In the data below, find every line with the word "linejoin" and copy it.

************

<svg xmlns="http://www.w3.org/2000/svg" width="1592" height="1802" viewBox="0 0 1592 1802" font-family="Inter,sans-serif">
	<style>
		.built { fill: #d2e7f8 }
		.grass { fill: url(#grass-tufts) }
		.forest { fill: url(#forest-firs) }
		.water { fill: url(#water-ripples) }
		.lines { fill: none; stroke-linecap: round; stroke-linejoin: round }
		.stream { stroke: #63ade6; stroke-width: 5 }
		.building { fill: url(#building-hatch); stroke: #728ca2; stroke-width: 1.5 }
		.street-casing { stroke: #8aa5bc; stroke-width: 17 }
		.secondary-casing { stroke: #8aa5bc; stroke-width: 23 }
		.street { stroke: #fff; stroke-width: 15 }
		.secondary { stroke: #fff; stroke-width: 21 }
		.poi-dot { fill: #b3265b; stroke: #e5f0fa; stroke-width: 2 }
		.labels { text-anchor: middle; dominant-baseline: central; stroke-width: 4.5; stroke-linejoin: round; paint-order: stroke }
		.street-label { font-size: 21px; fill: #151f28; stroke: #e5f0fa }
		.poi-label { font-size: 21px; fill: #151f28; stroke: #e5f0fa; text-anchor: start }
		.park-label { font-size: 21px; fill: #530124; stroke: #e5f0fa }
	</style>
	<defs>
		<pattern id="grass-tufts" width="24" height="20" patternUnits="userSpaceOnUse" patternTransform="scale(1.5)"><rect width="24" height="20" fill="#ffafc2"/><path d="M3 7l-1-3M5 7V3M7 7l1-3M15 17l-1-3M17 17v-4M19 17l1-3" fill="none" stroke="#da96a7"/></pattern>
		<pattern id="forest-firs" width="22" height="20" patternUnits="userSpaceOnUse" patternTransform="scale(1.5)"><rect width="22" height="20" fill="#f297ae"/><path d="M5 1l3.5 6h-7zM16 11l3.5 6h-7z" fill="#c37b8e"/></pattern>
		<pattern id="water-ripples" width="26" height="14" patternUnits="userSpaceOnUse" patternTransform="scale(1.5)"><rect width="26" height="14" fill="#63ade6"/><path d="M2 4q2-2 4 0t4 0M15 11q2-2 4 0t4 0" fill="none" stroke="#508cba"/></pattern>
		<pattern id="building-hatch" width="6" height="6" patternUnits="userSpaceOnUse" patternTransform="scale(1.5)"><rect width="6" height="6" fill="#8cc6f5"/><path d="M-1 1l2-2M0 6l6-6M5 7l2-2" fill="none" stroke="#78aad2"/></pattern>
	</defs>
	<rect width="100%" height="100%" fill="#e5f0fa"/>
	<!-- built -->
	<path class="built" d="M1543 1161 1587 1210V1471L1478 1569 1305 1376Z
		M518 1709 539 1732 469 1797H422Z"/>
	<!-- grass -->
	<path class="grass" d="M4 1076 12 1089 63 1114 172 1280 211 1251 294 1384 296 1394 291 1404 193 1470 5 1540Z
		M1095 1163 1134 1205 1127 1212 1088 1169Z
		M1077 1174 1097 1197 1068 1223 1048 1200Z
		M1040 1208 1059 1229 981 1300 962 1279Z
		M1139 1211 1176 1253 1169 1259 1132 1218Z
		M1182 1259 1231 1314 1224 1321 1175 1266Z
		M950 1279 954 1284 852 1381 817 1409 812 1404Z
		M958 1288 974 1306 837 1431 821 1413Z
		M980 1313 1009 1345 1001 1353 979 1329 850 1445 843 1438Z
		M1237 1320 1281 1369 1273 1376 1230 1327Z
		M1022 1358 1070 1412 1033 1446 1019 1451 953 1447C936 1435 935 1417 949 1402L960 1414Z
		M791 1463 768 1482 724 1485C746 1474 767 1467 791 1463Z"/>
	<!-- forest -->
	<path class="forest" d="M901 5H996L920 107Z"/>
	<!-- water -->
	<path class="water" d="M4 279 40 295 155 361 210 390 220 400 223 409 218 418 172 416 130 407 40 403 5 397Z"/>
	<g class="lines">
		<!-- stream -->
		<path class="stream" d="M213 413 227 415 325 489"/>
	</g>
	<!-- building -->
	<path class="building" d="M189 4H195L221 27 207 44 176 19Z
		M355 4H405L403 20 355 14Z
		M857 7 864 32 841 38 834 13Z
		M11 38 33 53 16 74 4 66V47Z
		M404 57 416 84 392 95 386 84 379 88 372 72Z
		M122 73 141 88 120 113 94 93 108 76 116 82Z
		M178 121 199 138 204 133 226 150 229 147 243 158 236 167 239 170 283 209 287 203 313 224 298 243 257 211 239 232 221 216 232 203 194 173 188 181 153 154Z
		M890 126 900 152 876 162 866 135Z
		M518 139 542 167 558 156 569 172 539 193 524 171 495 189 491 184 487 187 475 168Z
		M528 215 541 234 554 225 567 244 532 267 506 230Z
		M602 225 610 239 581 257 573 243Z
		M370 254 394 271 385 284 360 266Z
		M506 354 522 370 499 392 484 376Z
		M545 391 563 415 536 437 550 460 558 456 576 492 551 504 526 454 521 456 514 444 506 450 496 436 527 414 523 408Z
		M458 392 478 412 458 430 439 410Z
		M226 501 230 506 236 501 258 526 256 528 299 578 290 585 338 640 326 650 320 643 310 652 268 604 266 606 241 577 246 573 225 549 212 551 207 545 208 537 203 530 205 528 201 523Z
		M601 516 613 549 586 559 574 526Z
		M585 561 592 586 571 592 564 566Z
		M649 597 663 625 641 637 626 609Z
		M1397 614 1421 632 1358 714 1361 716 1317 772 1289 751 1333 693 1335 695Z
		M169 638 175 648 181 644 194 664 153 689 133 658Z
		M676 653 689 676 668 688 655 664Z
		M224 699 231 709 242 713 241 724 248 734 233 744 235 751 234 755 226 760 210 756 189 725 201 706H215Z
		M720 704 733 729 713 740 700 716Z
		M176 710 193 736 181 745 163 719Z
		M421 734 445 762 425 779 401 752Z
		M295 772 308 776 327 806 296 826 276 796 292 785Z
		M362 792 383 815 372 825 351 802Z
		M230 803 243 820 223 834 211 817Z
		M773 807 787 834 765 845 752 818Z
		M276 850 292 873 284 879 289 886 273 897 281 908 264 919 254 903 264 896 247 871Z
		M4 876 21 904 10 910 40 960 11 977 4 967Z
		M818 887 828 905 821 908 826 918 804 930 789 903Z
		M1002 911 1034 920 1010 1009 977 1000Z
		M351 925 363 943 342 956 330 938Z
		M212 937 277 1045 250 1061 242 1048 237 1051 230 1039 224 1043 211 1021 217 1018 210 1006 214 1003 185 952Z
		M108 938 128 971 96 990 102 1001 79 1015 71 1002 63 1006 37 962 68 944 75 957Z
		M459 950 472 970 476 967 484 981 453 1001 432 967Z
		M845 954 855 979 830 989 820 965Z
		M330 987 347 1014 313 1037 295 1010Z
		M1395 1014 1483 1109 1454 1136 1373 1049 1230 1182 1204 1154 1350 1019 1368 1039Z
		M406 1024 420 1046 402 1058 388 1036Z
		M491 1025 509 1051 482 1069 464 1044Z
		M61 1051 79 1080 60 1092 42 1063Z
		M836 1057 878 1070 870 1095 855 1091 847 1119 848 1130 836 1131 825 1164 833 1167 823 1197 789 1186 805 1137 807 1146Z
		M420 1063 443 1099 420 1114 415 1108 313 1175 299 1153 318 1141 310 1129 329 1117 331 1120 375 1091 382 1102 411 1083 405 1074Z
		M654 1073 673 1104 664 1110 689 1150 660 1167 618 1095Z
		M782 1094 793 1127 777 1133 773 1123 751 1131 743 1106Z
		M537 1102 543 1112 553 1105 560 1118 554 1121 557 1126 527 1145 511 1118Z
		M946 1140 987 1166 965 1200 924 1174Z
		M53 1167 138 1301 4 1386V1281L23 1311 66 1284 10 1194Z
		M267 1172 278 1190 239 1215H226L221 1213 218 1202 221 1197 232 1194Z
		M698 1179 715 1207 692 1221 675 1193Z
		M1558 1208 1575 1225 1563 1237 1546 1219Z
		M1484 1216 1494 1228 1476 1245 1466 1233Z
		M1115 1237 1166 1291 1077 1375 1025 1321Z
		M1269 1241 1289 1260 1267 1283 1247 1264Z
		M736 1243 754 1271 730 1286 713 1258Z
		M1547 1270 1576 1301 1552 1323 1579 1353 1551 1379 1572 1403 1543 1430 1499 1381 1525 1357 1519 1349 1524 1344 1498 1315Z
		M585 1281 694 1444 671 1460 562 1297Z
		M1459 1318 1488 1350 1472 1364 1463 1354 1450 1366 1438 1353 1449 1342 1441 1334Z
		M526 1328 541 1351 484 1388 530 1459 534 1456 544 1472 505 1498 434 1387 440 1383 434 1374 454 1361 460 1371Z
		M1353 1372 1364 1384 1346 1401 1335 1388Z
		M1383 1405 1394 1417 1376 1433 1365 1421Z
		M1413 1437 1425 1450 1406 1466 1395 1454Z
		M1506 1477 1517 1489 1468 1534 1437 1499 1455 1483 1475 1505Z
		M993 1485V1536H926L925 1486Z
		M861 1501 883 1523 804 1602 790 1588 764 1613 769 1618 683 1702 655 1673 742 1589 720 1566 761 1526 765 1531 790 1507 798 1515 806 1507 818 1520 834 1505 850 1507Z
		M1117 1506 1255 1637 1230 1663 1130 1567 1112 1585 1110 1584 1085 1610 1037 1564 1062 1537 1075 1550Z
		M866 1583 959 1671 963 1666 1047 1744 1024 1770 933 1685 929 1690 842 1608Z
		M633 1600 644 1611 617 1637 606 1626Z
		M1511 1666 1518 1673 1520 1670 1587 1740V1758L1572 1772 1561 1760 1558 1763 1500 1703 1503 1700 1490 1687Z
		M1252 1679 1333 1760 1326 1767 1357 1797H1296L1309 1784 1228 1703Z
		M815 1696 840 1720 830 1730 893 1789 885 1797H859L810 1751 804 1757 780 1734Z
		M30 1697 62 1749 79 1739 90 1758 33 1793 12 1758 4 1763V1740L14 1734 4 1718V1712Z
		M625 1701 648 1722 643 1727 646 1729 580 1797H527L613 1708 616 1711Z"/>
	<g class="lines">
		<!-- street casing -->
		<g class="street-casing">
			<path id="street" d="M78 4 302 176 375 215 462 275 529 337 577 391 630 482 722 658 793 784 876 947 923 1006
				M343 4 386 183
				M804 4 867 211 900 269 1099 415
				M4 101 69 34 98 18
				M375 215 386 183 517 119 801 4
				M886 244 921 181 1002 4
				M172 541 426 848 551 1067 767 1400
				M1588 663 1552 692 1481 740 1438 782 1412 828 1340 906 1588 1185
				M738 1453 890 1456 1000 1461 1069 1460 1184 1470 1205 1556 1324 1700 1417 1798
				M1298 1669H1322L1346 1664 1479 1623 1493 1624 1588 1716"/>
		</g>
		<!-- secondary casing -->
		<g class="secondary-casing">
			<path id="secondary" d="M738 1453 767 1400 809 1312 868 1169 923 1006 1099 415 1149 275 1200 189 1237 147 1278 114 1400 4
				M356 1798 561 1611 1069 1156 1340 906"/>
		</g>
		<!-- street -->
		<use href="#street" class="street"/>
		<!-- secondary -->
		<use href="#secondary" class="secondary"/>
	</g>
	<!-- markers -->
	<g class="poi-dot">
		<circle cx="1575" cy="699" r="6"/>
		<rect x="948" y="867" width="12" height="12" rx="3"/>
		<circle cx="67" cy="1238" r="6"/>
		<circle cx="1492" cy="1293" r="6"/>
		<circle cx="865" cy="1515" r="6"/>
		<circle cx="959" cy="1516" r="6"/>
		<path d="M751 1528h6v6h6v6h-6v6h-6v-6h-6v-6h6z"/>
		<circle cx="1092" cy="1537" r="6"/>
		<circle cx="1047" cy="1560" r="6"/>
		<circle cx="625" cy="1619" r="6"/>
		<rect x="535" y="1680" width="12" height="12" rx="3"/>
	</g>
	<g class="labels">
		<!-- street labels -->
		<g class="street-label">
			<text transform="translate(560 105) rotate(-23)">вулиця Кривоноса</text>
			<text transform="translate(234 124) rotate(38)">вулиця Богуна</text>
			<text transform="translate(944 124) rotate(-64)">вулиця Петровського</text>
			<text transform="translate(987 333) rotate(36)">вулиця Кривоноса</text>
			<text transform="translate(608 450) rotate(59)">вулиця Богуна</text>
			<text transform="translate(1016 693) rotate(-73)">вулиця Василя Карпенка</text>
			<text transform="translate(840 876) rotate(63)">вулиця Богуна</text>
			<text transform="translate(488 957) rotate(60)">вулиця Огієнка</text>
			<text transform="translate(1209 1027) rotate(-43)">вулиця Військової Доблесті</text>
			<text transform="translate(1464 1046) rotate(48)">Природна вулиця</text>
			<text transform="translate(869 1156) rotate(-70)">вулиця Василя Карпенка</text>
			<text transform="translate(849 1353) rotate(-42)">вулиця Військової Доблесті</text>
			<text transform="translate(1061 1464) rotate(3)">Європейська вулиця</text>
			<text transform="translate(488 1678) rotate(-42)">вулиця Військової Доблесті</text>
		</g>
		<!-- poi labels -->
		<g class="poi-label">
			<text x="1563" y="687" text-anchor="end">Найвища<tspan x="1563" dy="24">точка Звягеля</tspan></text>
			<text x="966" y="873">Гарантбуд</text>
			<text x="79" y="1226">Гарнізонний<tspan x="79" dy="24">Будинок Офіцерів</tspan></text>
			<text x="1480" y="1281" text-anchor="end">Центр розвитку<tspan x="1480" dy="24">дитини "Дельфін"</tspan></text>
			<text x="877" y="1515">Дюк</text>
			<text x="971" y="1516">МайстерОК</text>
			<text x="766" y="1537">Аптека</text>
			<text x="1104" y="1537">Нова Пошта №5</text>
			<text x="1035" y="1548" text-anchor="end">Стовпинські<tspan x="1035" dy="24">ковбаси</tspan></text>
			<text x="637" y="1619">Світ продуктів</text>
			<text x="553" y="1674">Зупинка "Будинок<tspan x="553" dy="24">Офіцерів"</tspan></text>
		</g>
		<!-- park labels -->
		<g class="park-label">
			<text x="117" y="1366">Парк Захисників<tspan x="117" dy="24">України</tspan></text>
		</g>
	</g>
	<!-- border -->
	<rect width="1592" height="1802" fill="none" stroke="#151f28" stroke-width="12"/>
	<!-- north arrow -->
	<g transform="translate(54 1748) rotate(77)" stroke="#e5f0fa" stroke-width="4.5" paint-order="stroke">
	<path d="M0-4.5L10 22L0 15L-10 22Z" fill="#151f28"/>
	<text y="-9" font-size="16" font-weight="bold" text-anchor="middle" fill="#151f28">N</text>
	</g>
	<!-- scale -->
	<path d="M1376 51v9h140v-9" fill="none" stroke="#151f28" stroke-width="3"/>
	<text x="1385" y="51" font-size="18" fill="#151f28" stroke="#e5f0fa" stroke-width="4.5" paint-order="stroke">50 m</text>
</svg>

************

* _Completed exercise_
		.lines { fill: none; stroke-linecap: round; stroke-linejoin: round }
		.labels { text-anchor: middle; dominant-baseline: central; stroke-width: 4.5; stroke-linejoin: round; paint-order: stroke }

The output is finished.